> [TASK ITEM A]:
Return the part of the comments on pools and liability from "edit above to" up to and including "your back (not!).".
> [TASK ITEM B]:
In the comments on pools and liability, what kind of tree does the commenter ask the neighborhood kids not to climb, and about how tall is it?
> [TASK ITEM C]:
Translate this sentence from the comments on pools and liability into French: "I wonder how many tourists they scrape up per year."

> [PASSAGE PROVIDED]:
------------------------------------------------------------------------

Ah, yes…the wildlife. I’d almost forgotten running outside to chase the ducks out of the pool. A true exercise in futility, if ever there was one.
You know, looking at the retaining wall pictures, I had what might be a crazy thought: wouldn’t it be neat if you created your water feature so that it flowed from a pond in the top level, down part of that wall, to a catch pool in the lower level? It would tie the two levels together, and look really neat for passers-by.
I’ll go hide now. 🙂
Alas, it’s the States, where lawsuits are epidemic and children are brought up without caution around risks. We can’t have a pool that has accessible water in it, because if an unattended three-year-old wandered across the major traffic artery onto our block and managed to plunge his face into 2″ of uncovered water—we could be sued and prosecuted. Our front water feature has water disappearing into a pile rocks which you would have to unbuild to plunge your face into any water, and we hope most are too heavy for a three-year-old to lift.
I have had to tell the kids on the street, and their parents, that I really do not want anyone climbing my tree. It’s a beautiful tree that I would be up in all day if I were a kid…. about 40 foot tall, live oak, with branches that are nice and thick and spaced great for climbing. It’s also right next to a 6-foot slumpstone wall, and I am not about to have lawsuits coming after me and my assets because some kid climbed the tree and fell out of it. And, to be honest, I can see that even a responsible parent might sue if they were faced with massive medical bills because their kid is now a paraplegic, just because they don’t have the money for the bills. On the other hand, I cannot take the tree down, even if I wanted to, because of local laws that are designed to protect these mature oak trees from wanton removal.
My brother, on the Florida panhandle, lives on the thirteenth green of a golf course with a little bayou between the back of the house and the green. His pool is fenced and screened sides and top mainly to keep snakes out…..also keeps tree stuff out. Neighbors left their area open one night while I was visiting; they had a very happy gator in their pool in the morning! This is where a local beach has a sign SWIMMERS! WATCH OUT FOR ALLIGATORS! *uhhh…okay,,,*
Don’t you just *love* attractive nuisance laws? On the same note, early years of Sesame Street on DVD are labeled ‘Adults Only’ as the presentation of children playing on their own is considered too dangerous for modern parents.
edit above to modern children not modern parents.
I recall being in a Darwin-zone in Turkey. In…I believe the ruins of Pergamum…in Asia Minor, there is of course, a ruin; and a little descent into a tunnel marked ‘breathing passage’; which leads into moderate dark, a not-too-long passage, and as I dimly recall, a bend, and you do feel a potent suck and blow of a breathing passage. But better still, there is daylight ahead, and a beautiful vista out over the ruined theater, about 50 feet above the seats, and no railing. It is, mind, a breathing passage. So you stand there with the wind alternately pushing strongly in your face (safe) and at your back (not!).
I wonder how many tourists they scrape up per year.
I warn anyone who’s never traveled—travel as if the Guild is on your case. There are a thousand ways to demise spectacularly (but the scenery is great on the way down!) because there may be safety rails in, say, Calais, but they diminish in frequency incrementally the further you get from the Atlantic coast. By the time you get to Turkey, you are on your own, and there are no warning signs.

------------------------------------------------------------------------

> [PROVIDED DATA]:
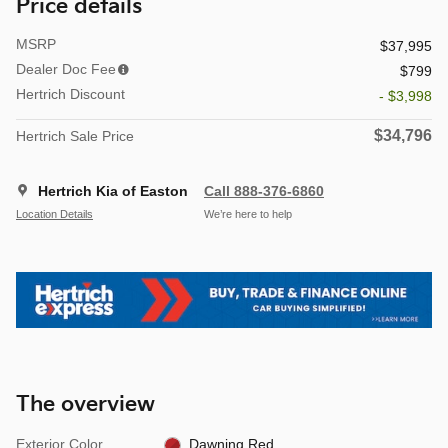
Price details
MSRP
$37,995
Dealer Doc Fee
$799
Hertrich Discount
- $3,998
$34,796
Hertrich Sale Price
Hertrich Kia of Easton
Call 888-376-6860
Location Details
We’re here to help
The overview
Exterior Color
Dawning Red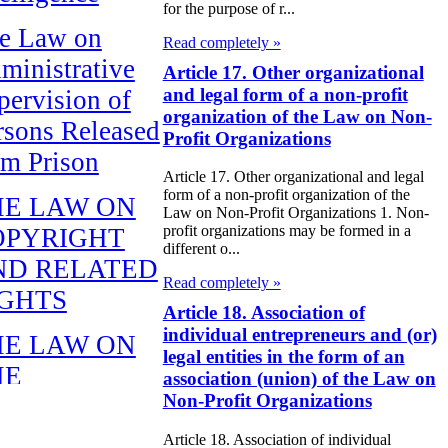
for the purpose of r...
e Law on
Read completely »
ministrative
Article 17. Other organizational
and legal form of a non-profit
pervision of
organization of the Law on Non-
rsons Released
Profit Organizations
om Prison
Article 17. Other organizational and legal
form of a non-profit organization of the
HE LAW ON
Law on Non-Profit Organizations 1. Non-
profit organizations may be formed in a
OPYRIGHT
different o...
ND RELATED
Read completely »
IGHTS
Article 18. Association of
individual entrepreneurs and (or)
HE LAW ON
legal entities in the form of an
HE
association (union) of the Law on
Non-Profit Organizations
EPUBLICAN
UDGET FOR
Article 18. Association of individual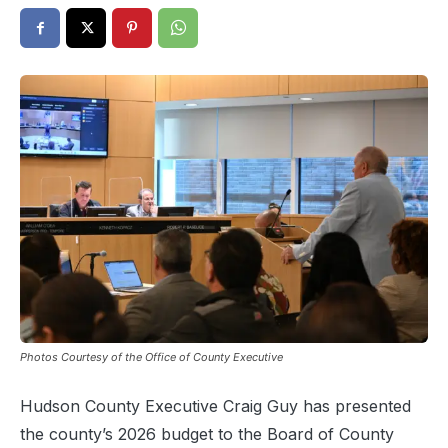
Photos Courtesy of the Office of County Executive
Hudson County Executive Craig Guy has presented
the county’s 2026 budget to the Board of County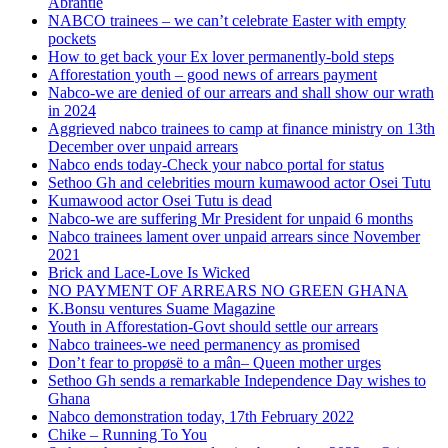
Abrantie
NABCO trainees – we can’t celebrate Easter with empty
pockets
How to get back your Ex lover permanently-bold steps
Afforestation youth – good news of arrears payment
Nabco-we are denied of our arrears and shall show our wrath
in 2024
Aggrieved nabco trainees to camp at finance ministry on 13th
December over unpaid arrears
Nabco ends today-Check your nabco portal for status
Sethoo Gh and celebrities mourn kumawood actor Osei Tutu
Kumawood actor Osei Tutu is dead
Nabco-we are suffering Mr President for unpaid 6 months
Nabco trainees lament over unpaid arrears since November
2021
Brick and Lace-Love Is Wicked
NO PAYMENT OF ARREARS NO GREEN GHANA
K.Bonsu ventures Suame Magazine
Youth in Afforestation-Govt should settle our arrears
Nabco trainees-we need permanency as promised
Don’t fear to propøsë to a mân– Queen mother urges
Sethoo Gh sends a remarkable Independence Day wishes to
Ghana
Nabco demonstration today, 17th February 2022
Chike – Running To You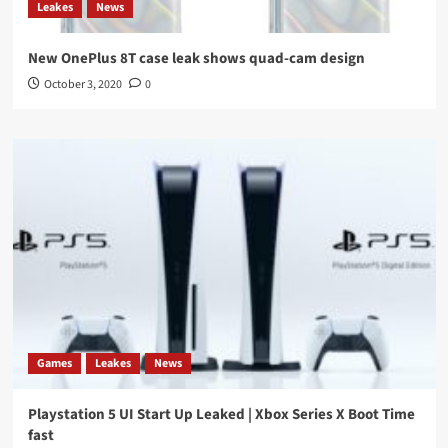
Leakes
News
New OnePlus 8T case leak shows quad-cam design
October 3, 2020
0
Games
Leakes
News
Playstation 5 UI Start Up Leaked | Xbox Series X Boot Time
fast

------------------------------------------------------------------------

> [ANSWER A]:
edit above to modern children not modern parents.
I recall being in a Darwin-zone in Turkey. In…I believe the ruins of Pergamum…in Asia Minor, there is of course, a ruin; and a little descent into a tunnel marked ‘breathing passage’; which leads into moderate dark, a not-too-long passage, and as I dimly recall, a bend, and you do feel a potent suck and blow of a breathing passage. But better still, there is daylight ahead, and a beautiful vista out over the ruined theater, about 50 feet above the seats, and no railing. It is, mind, a breathing passage. So you stand there with the wind alternately pushing strongly in your face (safe) and at your back (not!).

> [ANSWER B]:
A live oak about 40 feet tall.

> [ANSWER C]:
Je me demande combien de touristes ils ramassent chaque année.